TASK REQUIREMENTS
Look for the line that has "23: (408, 104, 16.51)" in the material below; please repeat it and every line after it, exactly, up to and including the line that has "35: (121, 159, 14.75)", and nothing else.

EXERCISE MATERIAL
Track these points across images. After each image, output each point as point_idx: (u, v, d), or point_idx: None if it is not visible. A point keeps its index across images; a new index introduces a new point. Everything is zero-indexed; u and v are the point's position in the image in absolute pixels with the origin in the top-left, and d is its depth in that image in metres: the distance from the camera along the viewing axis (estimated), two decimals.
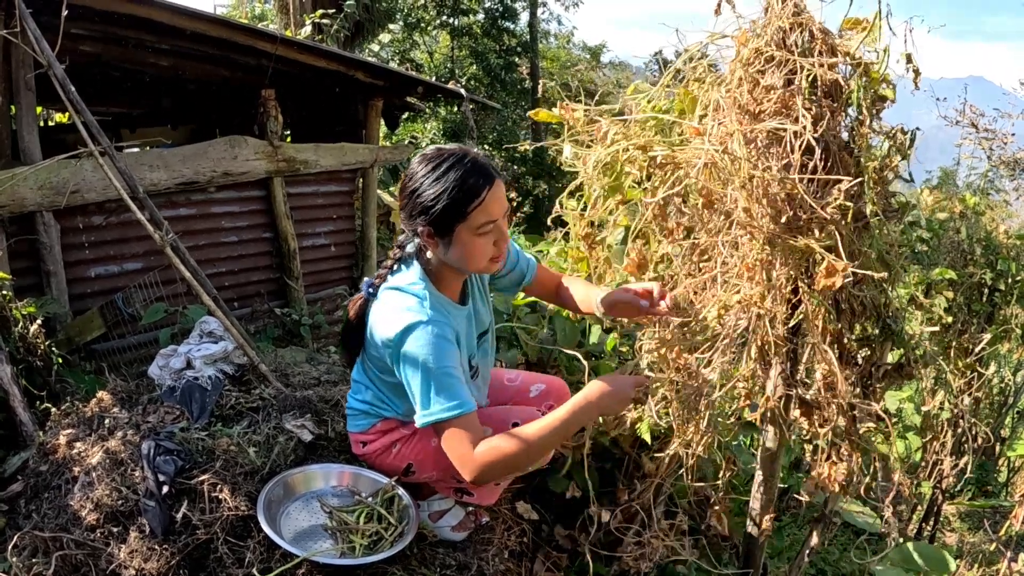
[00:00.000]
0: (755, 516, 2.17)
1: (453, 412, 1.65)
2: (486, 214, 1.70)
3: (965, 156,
---
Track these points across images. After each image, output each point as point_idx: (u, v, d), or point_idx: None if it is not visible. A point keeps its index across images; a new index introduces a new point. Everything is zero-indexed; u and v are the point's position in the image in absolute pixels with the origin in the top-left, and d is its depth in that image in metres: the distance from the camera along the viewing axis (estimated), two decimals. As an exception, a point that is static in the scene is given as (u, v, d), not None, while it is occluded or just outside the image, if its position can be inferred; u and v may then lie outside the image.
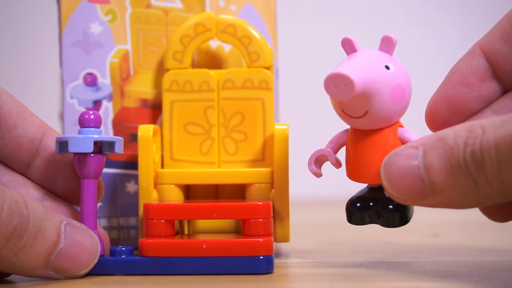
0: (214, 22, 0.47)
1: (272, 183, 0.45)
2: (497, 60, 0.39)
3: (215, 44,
...
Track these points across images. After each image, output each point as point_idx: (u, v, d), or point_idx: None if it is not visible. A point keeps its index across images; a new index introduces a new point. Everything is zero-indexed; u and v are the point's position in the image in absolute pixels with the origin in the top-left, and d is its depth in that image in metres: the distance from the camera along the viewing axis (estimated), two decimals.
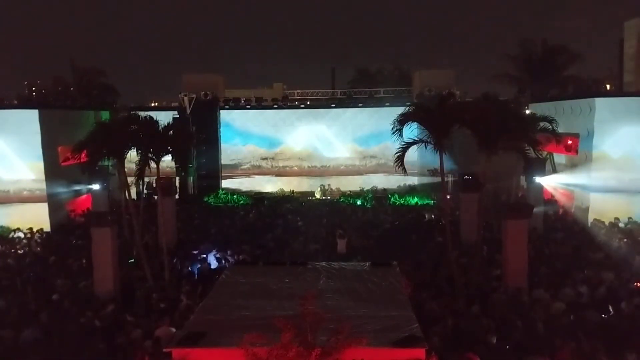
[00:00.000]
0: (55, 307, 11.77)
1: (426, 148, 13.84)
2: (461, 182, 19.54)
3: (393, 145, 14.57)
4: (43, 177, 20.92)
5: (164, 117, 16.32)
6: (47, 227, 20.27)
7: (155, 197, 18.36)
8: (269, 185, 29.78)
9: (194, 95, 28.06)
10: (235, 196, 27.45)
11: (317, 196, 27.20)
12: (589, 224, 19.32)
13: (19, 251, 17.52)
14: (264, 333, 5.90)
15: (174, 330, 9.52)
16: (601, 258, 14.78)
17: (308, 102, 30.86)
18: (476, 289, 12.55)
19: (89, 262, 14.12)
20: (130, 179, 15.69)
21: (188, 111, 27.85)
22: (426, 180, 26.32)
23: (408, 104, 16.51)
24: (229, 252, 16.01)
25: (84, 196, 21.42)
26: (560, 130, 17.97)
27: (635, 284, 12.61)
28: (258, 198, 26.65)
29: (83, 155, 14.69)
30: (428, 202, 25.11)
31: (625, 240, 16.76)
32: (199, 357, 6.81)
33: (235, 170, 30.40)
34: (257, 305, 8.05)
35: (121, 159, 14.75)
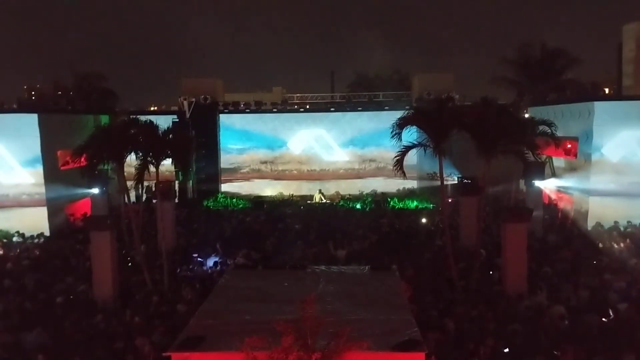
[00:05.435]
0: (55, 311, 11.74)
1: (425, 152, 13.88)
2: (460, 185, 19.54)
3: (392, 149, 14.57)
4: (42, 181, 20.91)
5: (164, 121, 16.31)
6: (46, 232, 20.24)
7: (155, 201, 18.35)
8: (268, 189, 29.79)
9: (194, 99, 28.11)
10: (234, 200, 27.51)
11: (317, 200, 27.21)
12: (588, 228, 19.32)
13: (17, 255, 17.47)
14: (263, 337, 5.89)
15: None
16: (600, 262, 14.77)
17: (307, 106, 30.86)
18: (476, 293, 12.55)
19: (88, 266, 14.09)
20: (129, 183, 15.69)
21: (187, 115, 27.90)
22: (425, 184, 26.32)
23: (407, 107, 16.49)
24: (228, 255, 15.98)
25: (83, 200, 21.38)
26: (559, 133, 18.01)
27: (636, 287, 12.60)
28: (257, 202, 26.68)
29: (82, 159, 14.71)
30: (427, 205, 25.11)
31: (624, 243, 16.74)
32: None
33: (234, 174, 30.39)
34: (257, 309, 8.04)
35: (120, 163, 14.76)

OUTPUT FOR THIS TASK
23: (408, 104, 16.51)
24: (229, 252, 16.01)
25: (84, 196, 21.42)
26: (560, 130, 17.97)
27: (635, 284, 12.61)
28: (258, 198, 26.65)
29: (83, 155, 14.69)
30: (428, 202, 25.11)
31: (625, 240, 16.76)
32: (199, 357, 6.81)
33: (235, 170, 30.40)
34: (257, 305, 8.05)
35: (121, 159, 14.75)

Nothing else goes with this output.